PROVIDED MATERIAL below:
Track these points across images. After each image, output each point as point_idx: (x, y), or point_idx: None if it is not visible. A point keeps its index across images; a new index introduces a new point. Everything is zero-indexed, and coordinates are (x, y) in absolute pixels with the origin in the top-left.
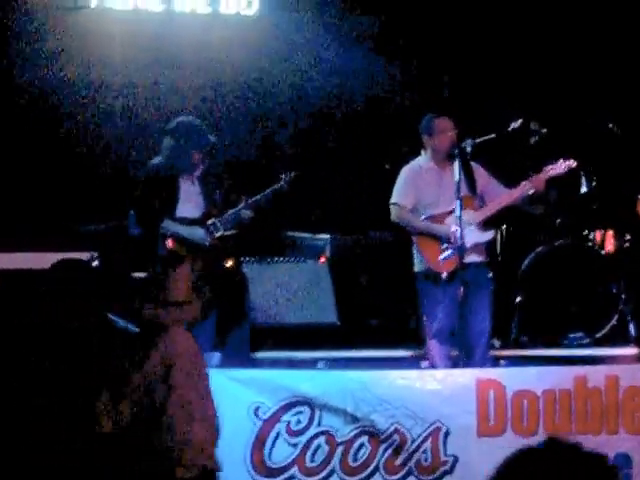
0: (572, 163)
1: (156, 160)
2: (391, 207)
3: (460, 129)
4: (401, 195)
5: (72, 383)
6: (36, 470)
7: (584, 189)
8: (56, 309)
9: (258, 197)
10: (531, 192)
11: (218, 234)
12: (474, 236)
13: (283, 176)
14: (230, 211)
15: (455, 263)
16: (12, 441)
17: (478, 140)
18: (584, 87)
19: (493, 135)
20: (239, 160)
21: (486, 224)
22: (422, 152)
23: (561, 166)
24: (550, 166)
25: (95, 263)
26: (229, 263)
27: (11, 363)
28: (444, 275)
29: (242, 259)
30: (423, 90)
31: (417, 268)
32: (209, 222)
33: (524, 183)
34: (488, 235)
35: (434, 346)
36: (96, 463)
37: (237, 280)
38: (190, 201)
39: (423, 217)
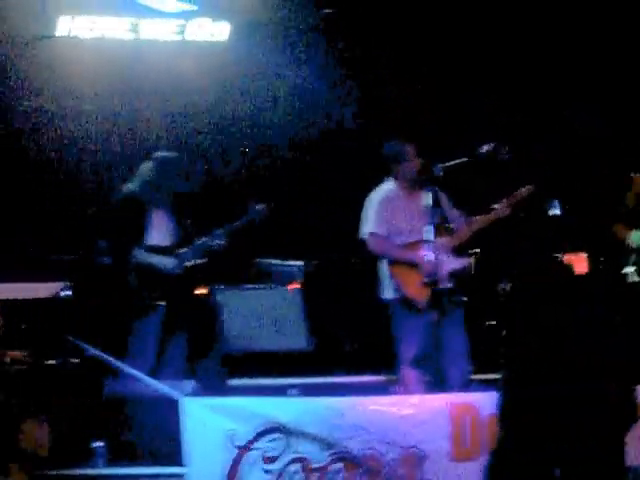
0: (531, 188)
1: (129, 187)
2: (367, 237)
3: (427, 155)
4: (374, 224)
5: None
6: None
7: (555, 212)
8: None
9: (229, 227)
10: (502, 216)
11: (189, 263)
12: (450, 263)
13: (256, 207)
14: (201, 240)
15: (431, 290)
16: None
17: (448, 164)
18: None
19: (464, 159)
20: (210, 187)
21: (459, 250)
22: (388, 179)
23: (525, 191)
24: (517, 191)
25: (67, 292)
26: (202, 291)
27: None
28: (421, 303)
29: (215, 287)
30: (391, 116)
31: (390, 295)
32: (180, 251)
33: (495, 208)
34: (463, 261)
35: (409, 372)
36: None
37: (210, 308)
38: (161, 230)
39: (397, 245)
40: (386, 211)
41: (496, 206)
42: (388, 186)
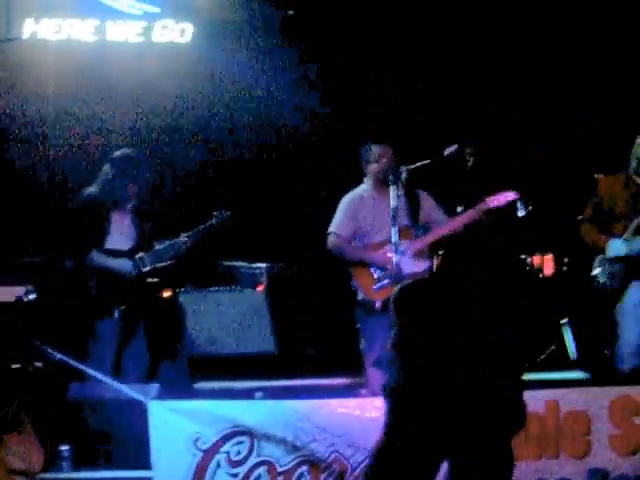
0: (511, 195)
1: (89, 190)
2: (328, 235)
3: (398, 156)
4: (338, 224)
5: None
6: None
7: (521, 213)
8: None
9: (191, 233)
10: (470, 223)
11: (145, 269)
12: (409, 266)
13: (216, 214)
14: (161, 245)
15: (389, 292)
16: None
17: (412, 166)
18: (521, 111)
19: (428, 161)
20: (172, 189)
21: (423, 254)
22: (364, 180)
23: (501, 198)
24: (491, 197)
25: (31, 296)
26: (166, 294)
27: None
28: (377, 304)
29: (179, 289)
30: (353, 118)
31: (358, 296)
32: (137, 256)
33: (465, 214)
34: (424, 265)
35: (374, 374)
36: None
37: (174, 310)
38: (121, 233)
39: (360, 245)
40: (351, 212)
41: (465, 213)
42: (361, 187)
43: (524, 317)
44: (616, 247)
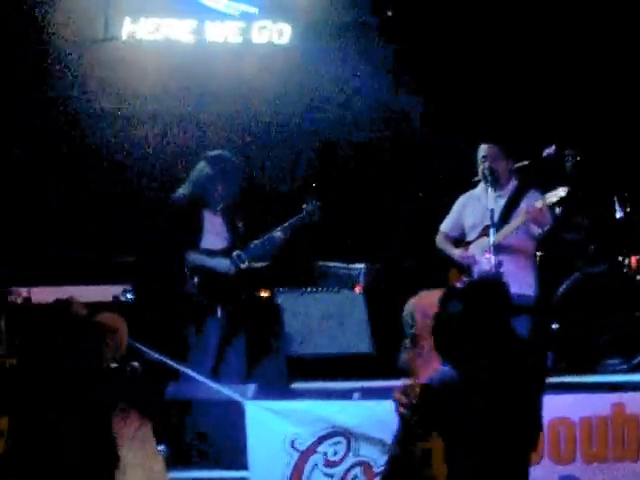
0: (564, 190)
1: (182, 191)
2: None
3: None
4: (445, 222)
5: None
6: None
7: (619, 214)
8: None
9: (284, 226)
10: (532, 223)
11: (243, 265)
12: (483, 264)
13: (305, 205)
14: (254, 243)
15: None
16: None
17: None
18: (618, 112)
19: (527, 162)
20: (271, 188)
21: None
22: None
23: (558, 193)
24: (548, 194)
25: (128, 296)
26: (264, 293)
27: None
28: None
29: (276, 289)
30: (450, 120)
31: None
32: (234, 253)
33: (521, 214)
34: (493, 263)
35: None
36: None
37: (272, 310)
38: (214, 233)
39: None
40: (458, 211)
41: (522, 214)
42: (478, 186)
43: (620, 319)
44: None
End of PROVIDED MATERIAL.
PROVIDED MATERIAL below:
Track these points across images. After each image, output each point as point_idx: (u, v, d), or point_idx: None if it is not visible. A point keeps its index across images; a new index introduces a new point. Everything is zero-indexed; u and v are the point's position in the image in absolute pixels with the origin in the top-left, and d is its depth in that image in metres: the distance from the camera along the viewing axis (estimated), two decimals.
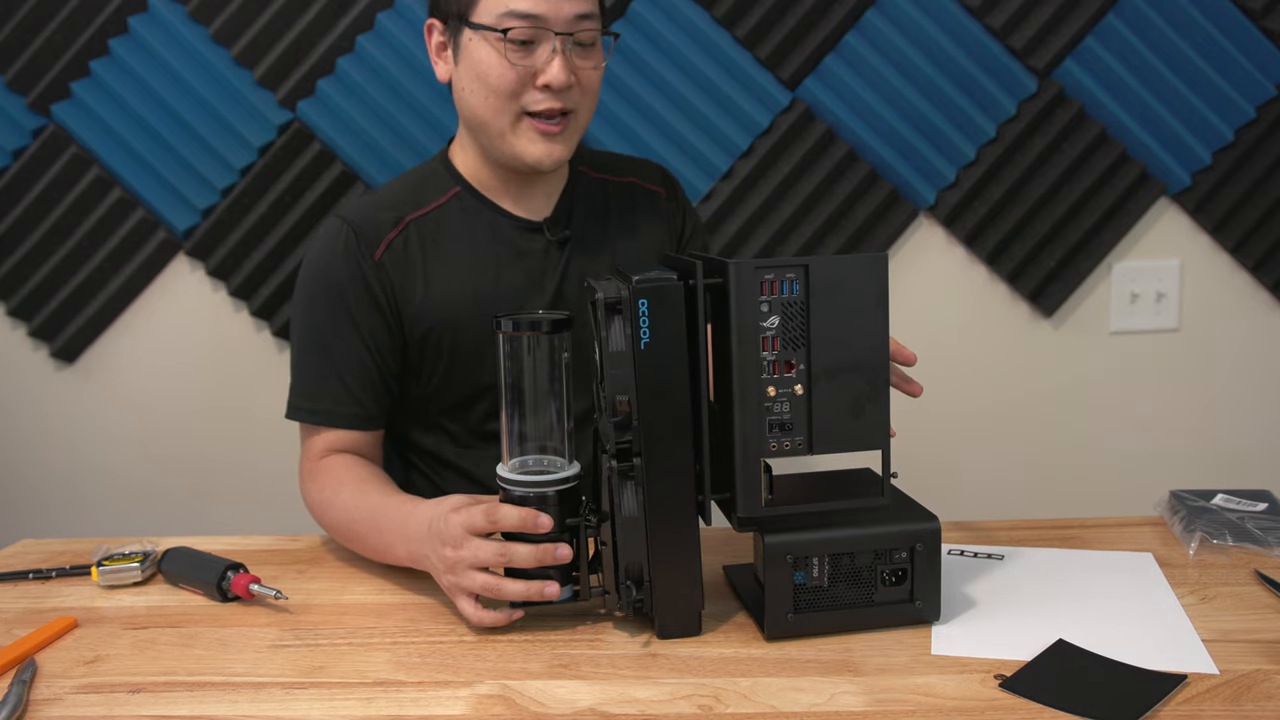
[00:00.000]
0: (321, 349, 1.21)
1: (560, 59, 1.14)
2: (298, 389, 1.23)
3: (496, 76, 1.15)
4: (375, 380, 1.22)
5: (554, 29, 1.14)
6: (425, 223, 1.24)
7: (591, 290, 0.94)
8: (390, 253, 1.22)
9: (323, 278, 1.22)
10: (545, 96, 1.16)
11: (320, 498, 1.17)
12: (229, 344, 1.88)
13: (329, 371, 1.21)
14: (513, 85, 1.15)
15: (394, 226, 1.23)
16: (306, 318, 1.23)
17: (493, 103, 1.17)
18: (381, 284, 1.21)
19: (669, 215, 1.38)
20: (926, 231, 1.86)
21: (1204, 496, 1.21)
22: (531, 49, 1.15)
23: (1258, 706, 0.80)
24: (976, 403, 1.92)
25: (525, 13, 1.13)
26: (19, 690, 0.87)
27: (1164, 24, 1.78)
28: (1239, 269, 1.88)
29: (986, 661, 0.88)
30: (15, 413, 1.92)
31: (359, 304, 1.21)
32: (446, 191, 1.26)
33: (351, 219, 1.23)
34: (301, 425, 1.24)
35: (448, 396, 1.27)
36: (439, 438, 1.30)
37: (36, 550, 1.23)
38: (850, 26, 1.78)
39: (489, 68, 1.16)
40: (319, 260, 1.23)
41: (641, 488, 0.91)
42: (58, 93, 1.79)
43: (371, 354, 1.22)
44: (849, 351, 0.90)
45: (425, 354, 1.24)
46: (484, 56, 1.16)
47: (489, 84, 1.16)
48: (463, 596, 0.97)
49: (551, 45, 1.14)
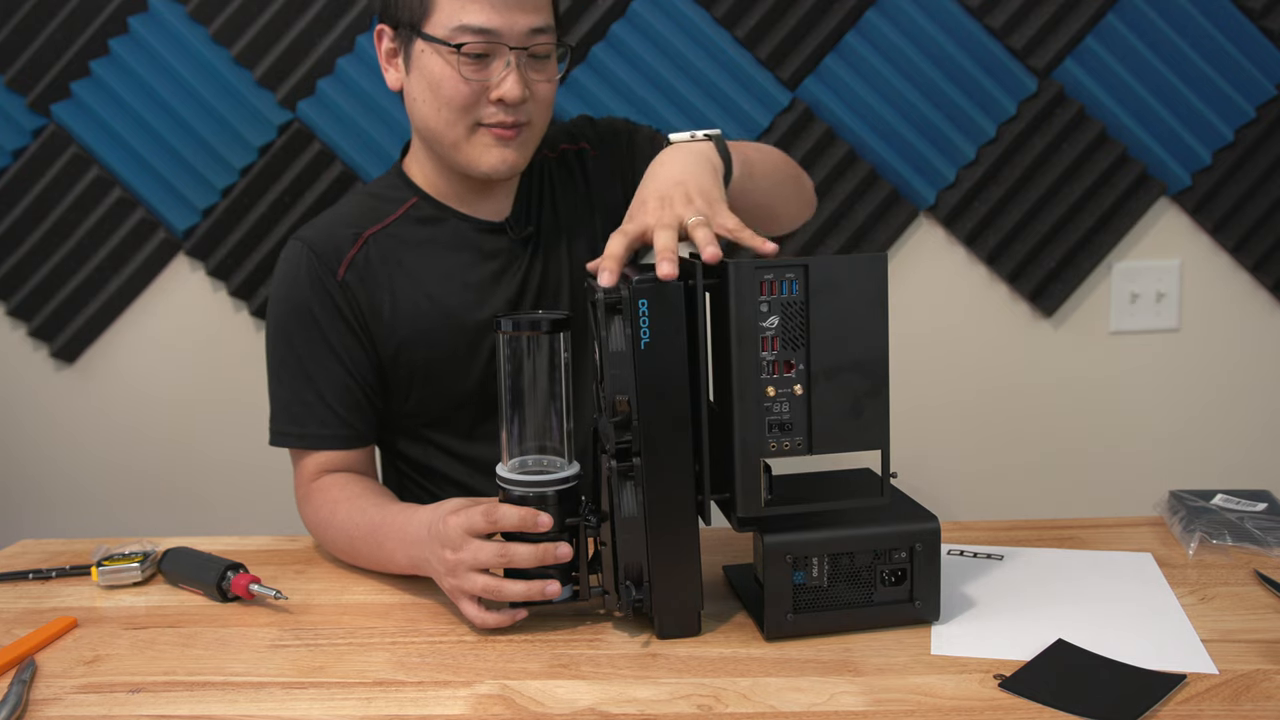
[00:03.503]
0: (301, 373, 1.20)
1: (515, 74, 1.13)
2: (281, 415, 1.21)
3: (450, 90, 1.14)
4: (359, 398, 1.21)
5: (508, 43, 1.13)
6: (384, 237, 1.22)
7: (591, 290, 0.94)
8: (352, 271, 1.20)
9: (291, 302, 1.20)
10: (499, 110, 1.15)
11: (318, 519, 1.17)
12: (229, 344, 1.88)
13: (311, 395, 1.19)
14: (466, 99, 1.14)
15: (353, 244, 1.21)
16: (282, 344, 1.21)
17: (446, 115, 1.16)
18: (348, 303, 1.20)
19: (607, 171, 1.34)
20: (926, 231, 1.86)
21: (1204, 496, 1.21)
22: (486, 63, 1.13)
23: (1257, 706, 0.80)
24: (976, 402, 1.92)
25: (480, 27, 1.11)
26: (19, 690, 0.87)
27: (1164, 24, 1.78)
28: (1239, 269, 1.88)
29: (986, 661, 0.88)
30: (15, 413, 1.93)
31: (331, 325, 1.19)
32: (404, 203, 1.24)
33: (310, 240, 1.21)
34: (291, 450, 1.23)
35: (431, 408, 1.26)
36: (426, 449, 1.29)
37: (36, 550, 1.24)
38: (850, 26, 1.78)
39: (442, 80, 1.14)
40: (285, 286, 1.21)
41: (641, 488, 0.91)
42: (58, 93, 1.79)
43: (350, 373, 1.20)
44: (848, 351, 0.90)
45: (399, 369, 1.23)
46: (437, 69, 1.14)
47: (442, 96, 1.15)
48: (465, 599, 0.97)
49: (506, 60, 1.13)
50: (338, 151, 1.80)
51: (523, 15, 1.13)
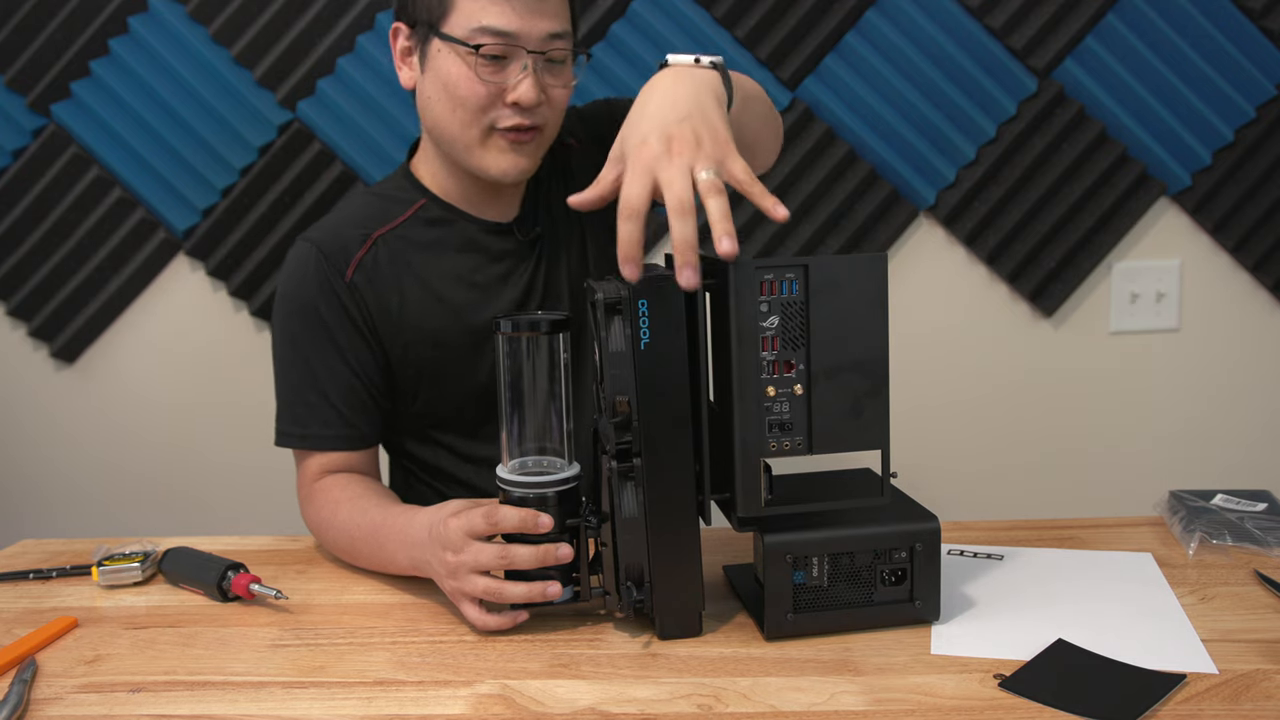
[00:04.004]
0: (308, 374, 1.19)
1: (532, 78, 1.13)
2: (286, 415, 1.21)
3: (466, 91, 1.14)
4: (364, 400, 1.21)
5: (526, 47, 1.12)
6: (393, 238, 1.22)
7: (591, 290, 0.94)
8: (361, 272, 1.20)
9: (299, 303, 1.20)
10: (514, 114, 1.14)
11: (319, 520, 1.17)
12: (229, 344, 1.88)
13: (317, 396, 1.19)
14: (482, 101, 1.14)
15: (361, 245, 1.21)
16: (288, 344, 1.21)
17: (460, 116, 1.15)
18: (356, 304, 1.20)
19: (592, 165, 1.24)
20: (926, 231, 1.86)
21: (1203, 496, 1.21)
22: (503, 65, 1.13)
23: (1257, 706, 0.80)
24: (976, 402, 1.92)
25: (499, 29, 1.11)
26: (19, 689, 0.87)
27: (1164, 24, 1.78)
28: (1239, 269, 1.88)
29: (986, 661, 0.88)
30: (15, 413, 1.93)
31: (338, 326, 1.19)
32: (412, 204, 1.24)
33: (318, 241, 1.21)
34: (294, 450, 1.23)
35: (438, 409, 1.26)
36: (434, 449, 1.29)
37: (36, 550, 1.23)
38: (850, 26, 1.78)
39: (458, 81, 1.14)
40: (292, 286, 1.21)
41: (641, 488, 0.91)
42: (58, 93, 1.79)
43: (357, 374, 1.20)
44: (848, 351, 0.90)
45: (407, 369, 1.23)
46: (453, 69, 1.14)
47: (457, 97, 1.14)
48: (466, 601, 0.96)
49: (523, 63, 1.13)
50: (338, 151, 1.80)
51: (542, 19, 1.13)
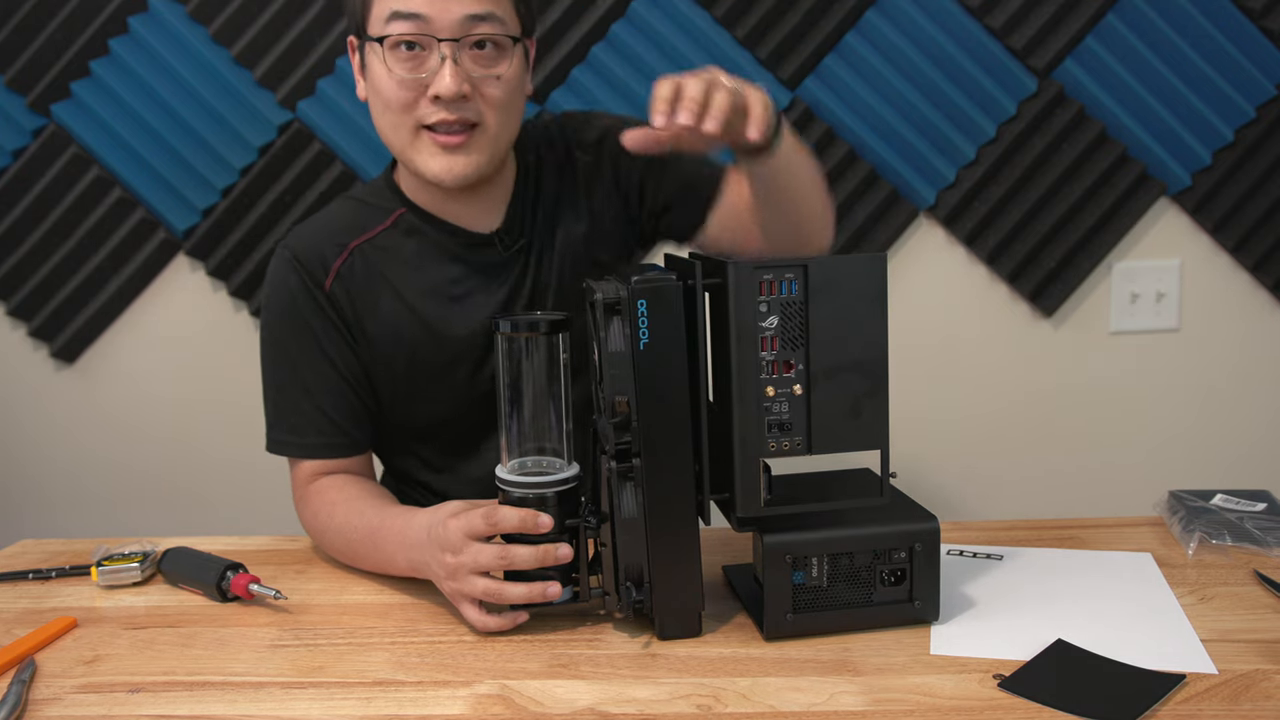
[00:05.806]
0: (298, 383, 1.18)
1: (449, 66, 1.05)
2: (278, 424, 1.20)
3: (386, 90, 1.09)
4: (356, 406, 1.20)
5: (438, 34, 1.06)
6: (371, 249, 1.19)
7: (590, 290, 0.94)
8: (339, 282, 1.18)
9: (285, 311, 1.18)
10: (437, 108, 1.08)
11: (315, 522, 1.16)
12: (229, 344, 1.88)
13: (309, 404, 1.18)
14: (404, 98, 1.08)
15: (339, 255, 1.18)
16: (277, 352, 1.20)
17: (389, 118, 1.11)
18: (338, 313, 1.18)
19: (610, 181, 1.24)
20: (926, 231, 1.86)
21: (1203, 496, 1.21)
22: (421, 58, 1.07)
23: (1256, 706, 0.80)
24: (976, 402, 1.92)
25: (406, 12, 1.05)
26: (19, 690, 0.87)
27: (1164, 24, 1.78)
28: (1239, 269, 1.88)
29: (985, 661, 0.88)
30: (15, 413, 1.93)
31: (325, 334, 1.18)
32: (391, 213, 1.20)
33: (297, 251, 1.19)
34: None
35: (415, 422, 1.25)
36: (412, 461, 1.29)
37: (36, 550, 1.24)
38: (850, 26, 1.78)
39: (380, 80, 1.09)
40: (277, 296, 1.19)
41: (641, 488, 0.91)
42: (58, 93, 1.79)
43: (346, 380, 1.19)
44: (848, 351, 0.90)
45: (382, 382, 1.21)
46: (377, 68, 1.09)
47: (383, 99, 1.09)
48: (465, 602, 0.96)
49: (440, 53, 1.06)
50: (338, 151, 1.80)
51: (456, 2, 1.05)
End of PROVIDED MATERIAL.
• _THE PROBLEM_
Reproduce exactly the stretch of the material above that starts at the line with "11: (320, 498, 1.17)" and ends at the line with "49: (551, 45, 1.14)", both included, and nothing else.

• _ANSWER TO THIS PROBLEM_
11: (320, 498, 1.17)
12: (229, 344, 1.88)
13: (329, 371, 1.21)
14: (513, 85, 1.15)
15: (394, 226, 1.23)
16: (306, 318, 1.23)
17: (493, 103, 1.17)
18: (381, 284, 1.21)
19: (669, 215, 1.38)
20: (926, 231, 1.86)
21: (1204, 496, 1.21)
22: (531, 49, 1.15)
23: (1258, 706, 0.80)
24: (976, 403, 1.92)
25: (525, 13, 1.13)
26: (19, 690, 0.87)
27: (1164, 24, 1.78)
28: (1239, 269, 1.88)
29: (986, 661, 0.88)
30: (15, 413, 1.92)
31: (359, 304, 1.21)
32: (446, 191, 1.26)
33: (351, 219, 1.23)
34: (301, 425, 1.24)
35: (448, 396, 1.27)
36: (439, 438, 1.30)
37: (36, 550, 1.23)
38: (850, 26, 1.78)
39: (489, 68, 1.16)
40: (319, 260, 1.23)
41: (641, 488, 0.91)
42: (58, 93, 1.79)
43: (371, 354, 1.22)
44: (849, 351, 0.90)
45: (425, 354, 1.24)
46: (484, 56, 1.16)
47: (489, 84, 1.16)
48: (463, 596, 0.97)
49: (551, 45, 1.14)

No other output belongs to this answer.